Marie Harf, associate policy director for National Security in the Obama Campaign, told foreign journalists, on the sidelines of the Democratic national convention here that such a step would not be good for the country.
This is one of those areas where the contrast with Romney is really clear, she said.
"That he's pledged on day one of his presidency to designate China a currency manipulator, which has gotten him criticised by everyone from the Chamber of Commerce saying it's unnecessary to conservative media outlets in the United States, all have said that it would be an unnecessarily hostile action and that it wouldn't be good policy," she said.

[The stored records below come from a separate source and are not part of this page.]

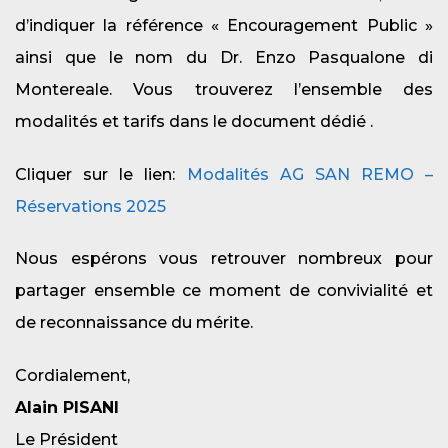
d’indiquer la référence « Encouragement Public »
ainsi que le nom du Dr. Enzo Pasqualone di
Montereale. Vous trouverez l’ensemble des
modalités et tarifs dans le document dédié .
Cliquer sur le lien:
Modalités AG SAN REMO –
Réservations 2025
Nous espérons vous retrouver nombreux pour
partager ensemble ce moment de convivialité et
de reconnaissance du mérite.
Cordialement,
Alain PISANI
Le Président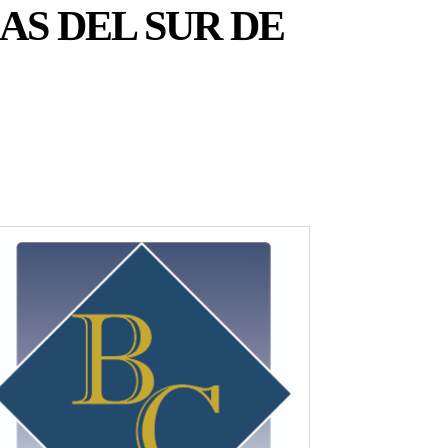
S DEL SUR DE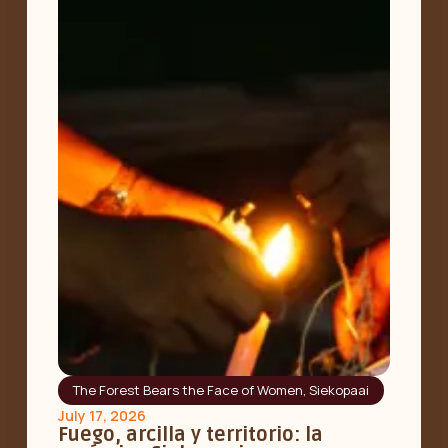
The Forest Bears the Face of Women
,
Siekopaai
July 17, 2026
Fuego, arcilla y territorio: la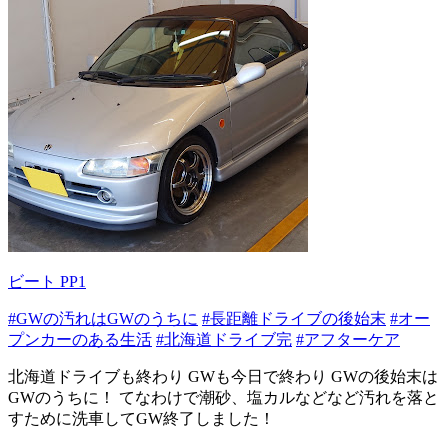
ビート PP1
#GWの汚れはGWのうちに
#長距離ドライブの後始末
#オー
プンカーのある生活
#北海道ドライブ完
#アフターケア
北海道ドライブも終わり GWも今日で終わり GWの後始末は
GWのうちに！ てなわけで潮砂、塩カルなどなど汚れを落と
すために洗車してGW終了しました！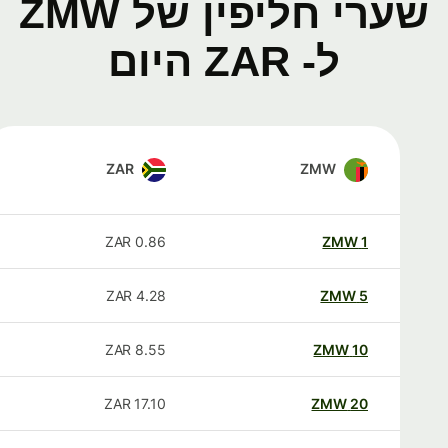
שערי חליפין של ZMW
ל- ZAR היום
ZAR
ZMW
ZAR
0.86
ZMW
1
ZAR
4.28
ZMW
5
ZAR
8.55
ZMW
10
ZAR
17.10
ZMW
20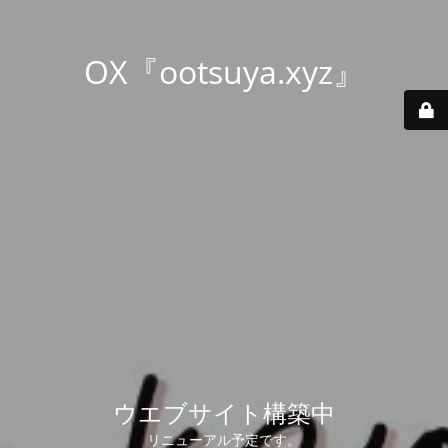
OX『ootsuya.xyz』
ウエブサイト構築中
リニューアル予定です。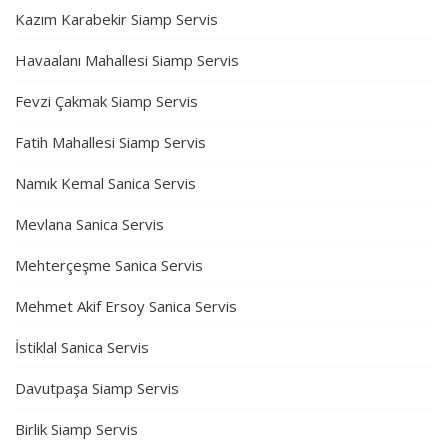
Kazım Karabekir Siamp Servis
Havaalanı Mahallesi Siamp Servis
Fevzi Çakmak Siamp Servis
Fatih Mahallesi Siamp Servis
Namık Kemal Sanica Servis
Mevlana Sanica Servis
Mehterçeşme Sanica Servis
Mehmet Akif Ersoy Sanica Servis
İstiklal Sanica Servis
Davutpaşa Siamp Servis
Birlik Siamp Servis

"Again, this is an election with a choice. On this issue, he has made his policy clear. Our policy, we feel, strikes the right balance," Harf said responding to questions on anti-China rhetoric coming from the Romney campaign.
Laura Tyson, former Clinton Administration Chair of the Council of Economic Advisors and now an economic policy advisor to the Obama Campaign, said the Obama administration has continued a very important initiative of having an ongoing high-level bilateral economic dialogue with China.
"So when we sit down with China and talk to them about our concerns about foreign investment in China or our concerns about say the indigenous innovation effort, that I think is the most important set of things we do and the Chinese talked to us about their concerns. So I would say you have to put the currency issue within a whole constellation of other issues," she said.
"I feel the administration has followed the correct course in terms of its actions on the currency question. In the meantime, of course, on real inflation adjusted terms, the Chinese currency has continued to appreciate. Of course now the Chinese economy is slowing down significantly as well," she said.
The issue of currency, she said, needs to be discussed within the context of the trade and investment relations with China.